The experiments demonstrated that bacterial cells carrying this synthetic circuit formed diverse populations in response to the nutritional conditions and survived under conditions of nutrient depletion. A genome-integrated dual-function synthetic circuit sensitive to an environmental transition was successfully acquired. It strongly suggested that the synthetic design of proto-operons sensitive to external perturbations is practical for native cells. In summary, the method of genetic engineering and the application studies introduced here provides an efficient constructive approach for the studies or analysis in bacterial systems biology. Here, the genes involved in physiological functions responsive to external changes are introduced into the two expression units, the selective expression of the two units in cells can be considered a synthetic operon contributing to survival and/or adaptation.

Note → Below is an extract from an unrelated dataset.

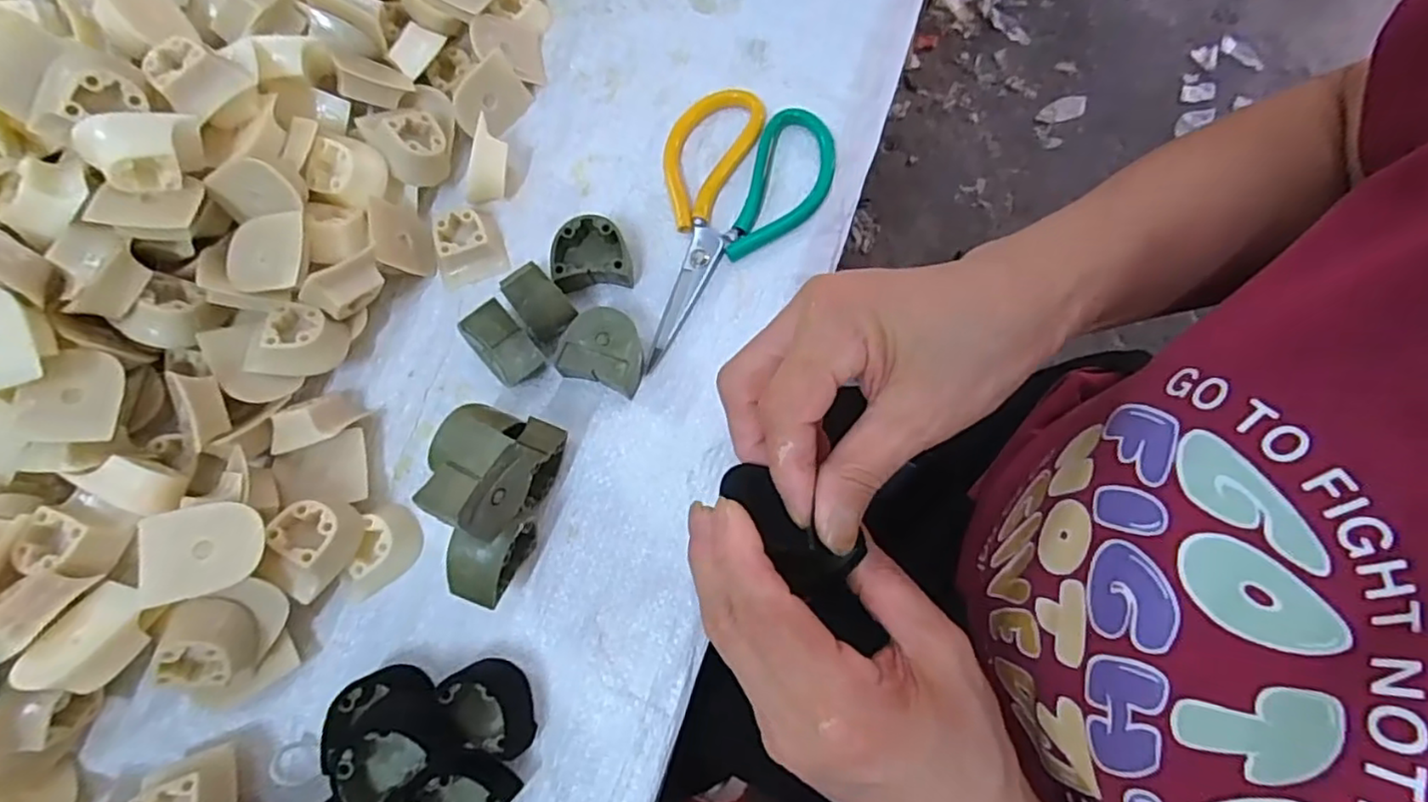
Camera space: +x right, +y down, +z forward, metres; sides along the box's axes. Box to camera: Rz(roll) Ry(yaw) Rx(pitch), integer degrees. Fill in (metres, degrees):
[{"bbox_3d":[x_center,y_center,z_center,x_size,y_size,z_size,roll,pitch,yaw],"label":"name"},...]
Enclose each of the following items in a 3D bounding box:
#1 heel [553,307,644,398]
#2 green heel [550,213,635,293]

A modified method for the integration of complicated genetic circuits into the Escherichia coli genome is introduced. The methodology provides an efficient synthetic approach for the dynamic and stochastic study of genetic networks. Linear artificial sequences as long as ~ 9 Kbps can be easily integrated into the bacterial genome at one time. The applications clearly showed accurate phenotypic behavior of the genome-integrated synthetic gene circuits corresponding to the design principle, which confirmed that the improved method allows the efficient construction of a single copy of a complicated genetic circuit in cells. As the genome recombination generally minimizes the copy number noise in the genetic circuit, it allows the precise design and interpretation of the cellular network. The availability of long-fragment insertions allows the easy reconstruction of complicated networks on the genome, and provides a powerful tool for synthetic and systems biology. Furthermore, the Escherichia coli cells carrying the synthetic circuit showed selective expression pattern in accordance with the environmental conditions, demonstrated the successful application of the genome-integrated synthetic circuit in cells. The applications owing to the simplified protocol demonstrated that the synthetic construct in the genome could be physiologically functional and sensitive to environmental transition. Synthetic approaches not only leads to the technical evolution for industrial use, but also can be employed to observe novel phenomena in living organisms. Further applications and improvement may bring us the completely synthetic genome functionally works in protocells.
We thank Natsuko Yamawaki, Junko Asada and Natsue Sakata for technical assistance, and the group members for fruitful discussion. This work was partially supported by Grants-in-Aid for Challenging Exploratory Research 22657059 (to BWY) and the “Global COE (Centers of Excellence) program” of the Ministry of Education, Culture, Sports, Science and Technology, Japan.